When I was a very young child, I happened upon a magazine in the vast stacks of books, comics, and other printed material that my father was accumulating in preparation for opening his first used bookstore. That magazine had a garish cover featuring a monster.
At seven years of age, I was already a fan of dinosaurs and anything that smacked of the fantastic. The cover hooked me and I picked it up and began reading the text and looking at the enormous wealth of photographs from various monster movies. I was instantly addicted to this magazine. It was Famous Monsters of Filmland.
Published by a guy named James Warren, it was edited by one Forrest Ackerman who, I came to realize, was probably the biggest overgrown kid who ever lived. "Forry" (as he was affectionately know to his legions of fans) was the editor of the coolest magazine on the racks. He was packed with enthusiasm for all things fantastic, the progenitor of some of the worst puns of all time, and purveyor of the wackiest editorial style I'd ever encountered.
While he was a grown-up, he seemed to be no more adult than I was at that age. He soon became my hero. But the thing about Forry is that he wasn't just one of my heroes; he was hero to hundreds--maybe thousands--of young people who would go on to become famous in careers that took them into directing, acting, writing, painting, sculpting, special effects, movie producing, etc. If it was attached somehow to filmmaking or writing or to comics, Forry seemed to touch just about everyone involved in these endeavors.

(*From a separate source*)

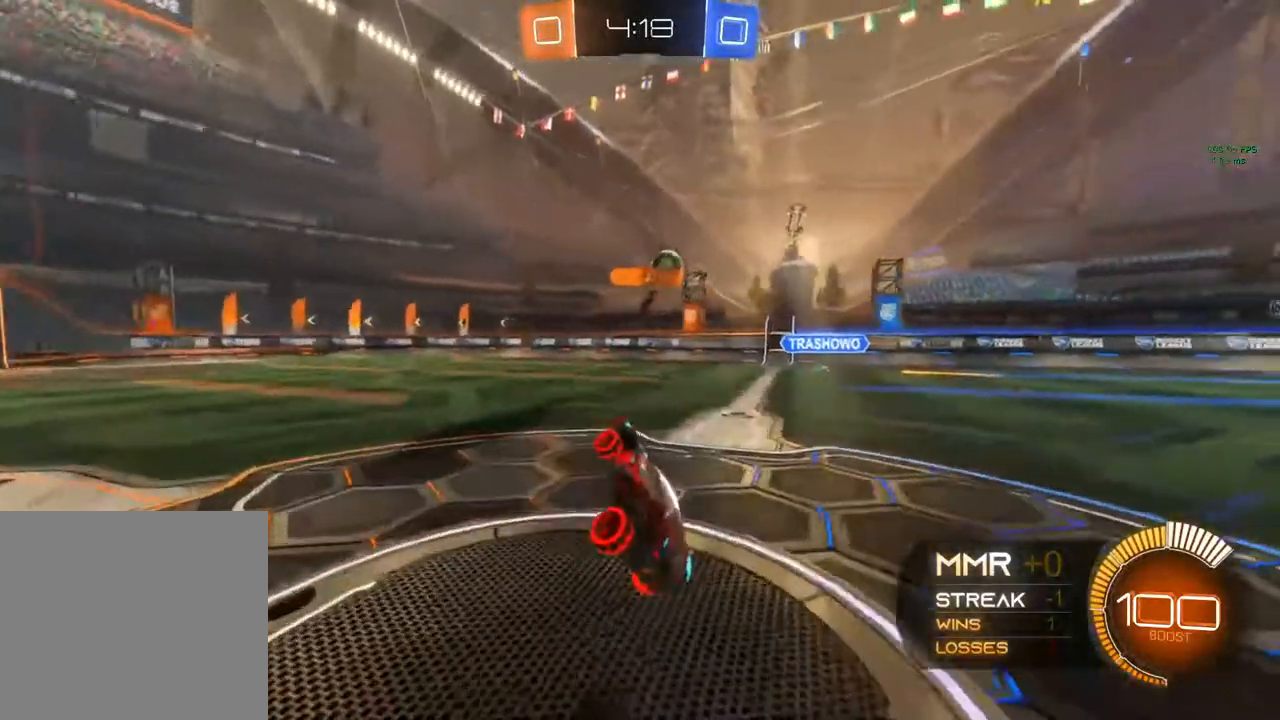
{"buttons": ["R2"], "left_stick": "center", "right_stick": "center", "events": [[67, "Y", "down"], [117, "Y", "up"], [167, "Y", "down"], [283, "left_stick", "left"], [400, "Y", "up"], [400, "left_stick", "center"]]}
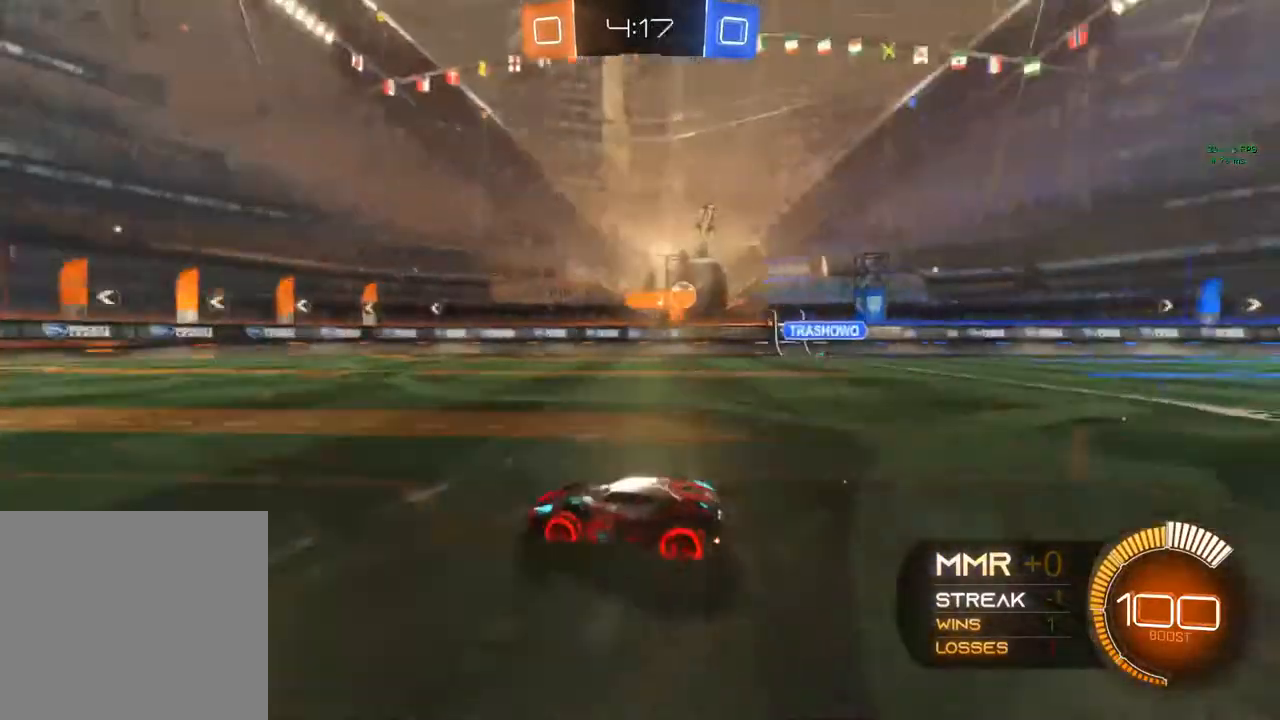
{"buttons": ["R2"], "left_stick": "center", "right_stick": "center", "events": [[33, "left_stick", "down-left"], [450, "left_stick", "center"]]}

I finally met Forrest Ackerman when I was an adult, a published author, and the father of a little boy. When my son got the chance to meet this man, he treated my little boy with the same attitude that he took with everyone who met him: respect. Andy ended up spending most of that day hanging around Forry, listening to him tell his tales, and getting an education in all things out of fantastic "Horrorwood". Forry had made another fan.
About six months later, my son accompanied me to another convention where I was selling collectibles. He walked into the dealer's room with me and saw Forry standing across the huge hall. "Look, Daddy! It's Mr. Ackerman!" And he dashed off to say hello to his new hero. I knew he was in good company and had to smile as Forrest Ackerman looked down with a grin to see my tiny boy rushing up to him to say hello. The image still brings a tear to my eye.
Well, at the age of almost 92, Forry is dying. Likely, he won't be with us much longer. A life-long atheist, he has no illusions about waking up in some never-never land when that big heart finally stops beating. I'm assured that he's resting comfortably, waiting for the end, while well wishes pour in from his contemporaries--guys like Ray Bradbury, Ray Harryhausen, Richard Matheson, William Nolan--and the folk he influenced when he was editing FM and they were all little kids on their ways to not growing up--just like Forrest Ackerman.
We're all of us that he touched nothing but big, overgrown kids.
In spite of whatever faults he may have had, he has given unmeasured joy to generations of his fans who look to their imaginations. Thank you for adding to a life-time of wonder, Forry!
These three guys were actually childhood pals: Forrest Ackerman, Ray Harryhausen and Ray Bradbury. Thankfully, none of them ever really stopped being children filled with fantastic dreams.